The amendments Mr. Murphy was championing might in fact have done some good in this case. Not only would they ban gun sales to those on the terror watch list but they would also expand background checks to private sales. Presently in most states, a terrorist, a felon or anyone else could use what's known as the "gun show loophole" to buy a firearm without being subject to a background check. Meanwhile, by itself, enacting the terror watch list gun sales ban wouldn't have had any effect — Mateen had been on it years before when he had come under scrutiny by the FBI, but he dropped off after authorities found no conclusive evidence linking him to terrorism. That's why the current version, authored by California Sen. Dianne Feinstein and Vermont Sen. Patrick Leahy, extends the prohibition to anyone who has been the subject of a federal terrorism investigation within the last five years.
That would have covered Mateen, but it may also make the measure impossible to pass. Some civil liberties advocates were leery of previous versions of this legislation, fearing a slippery slope to the denial of other rights to people who have not been convicted of a crime. We believe that concern is misplaced, given the precedent of denying gun purchases to those who suffer from mental illness, but adding a five-year retrospective clause to the legislation could rob the measure of crucial Democratic votes, without which it is assuredly doomed.

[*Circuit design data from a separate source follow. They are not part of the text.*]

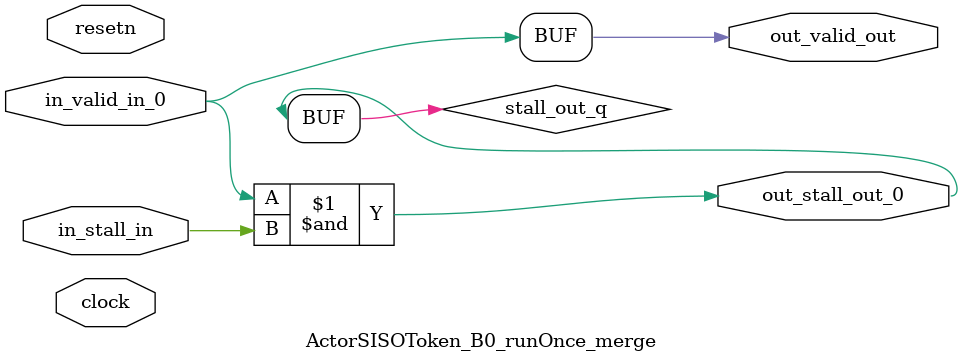
<source format=sv>



(* altera_attribute = "-name AUTO_SHIFT_REGISTER_RECOGNITION OFF; -name MESSAGE_DISABLE 10036; -name MESSAGE_DISABLE 10037; -name MESSAGE_DISABLE 14130; -name MESSAGE_DISABLE 14320; -name MESSAGE_DISABLE 15400; -name MESSAGE_DISABLE 14130; -name MESSAGE_DISABLE 10036; -name MESSAGE_DISABLE 12020; -name MESSAGE_DISABLE 12030; -name MESSAGE_DISABLE 12010; -name MESSAGE_DISABLE 12110; -name MESSAGE_DISABLE 14320; -name MESSAGE_DISABLE 13410; -name MESSAGE_DISABLE 113007; -name MESSAGE_DISABLE 10958" *)
module ActorSISOToken_B0_runOnce_merge (
    input wire [0:0] in_stall_in,
    input wire [0:0] in_valid_in_0,
    output wire [0:0] out_stall_out_0,
    output wire [0:0] out_valid_out,
    input wire clock,
    input wire resetn
    );

    wire [0:0] stall_out_q;


    // stall_out(LOGICAL,6)
    assign stall_out_q = in_valid_in_0 & in_stall_in;

    // out_stall_out_0(GPOUT,4)
    assign out_stall_out_0 = stall_out_q;

    // out_valid_out(GPOUT,5)
    assign out_valid_out = in_valid_in_0;

endmodule

</source>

It's probably doomed anyway. The Senate voted on the previous version of the watch-list legislation in December, after the San Bernardino shootings, and it failed 45-54, with one Republican in favor and one Democrat opposed. Nothing appears substantively to have changed in the voting lines.
Republicans, despite some talk about seeking a compromise, appear unwilling to back anything like a workable solution. We don't know quite what Mr. Trump meant when he wrote, "I will be meeting with the N.R.A., who has endorsed me, about not allowing people on the terrorist watch list, or the no-fly list, to buy guns," but we are pretty sure what he'll discover when he sits down with the group, which shows now signs of abdicating its agenda-setting role for Republicans on Capitol Hill. It has supported an approach currently being pushed by Republican Texas Sen. John Cornyn that would only give the federal government three days to prove that someone on the watch list should be banned from buying a gun — a timetable that would be all but impossible to meet.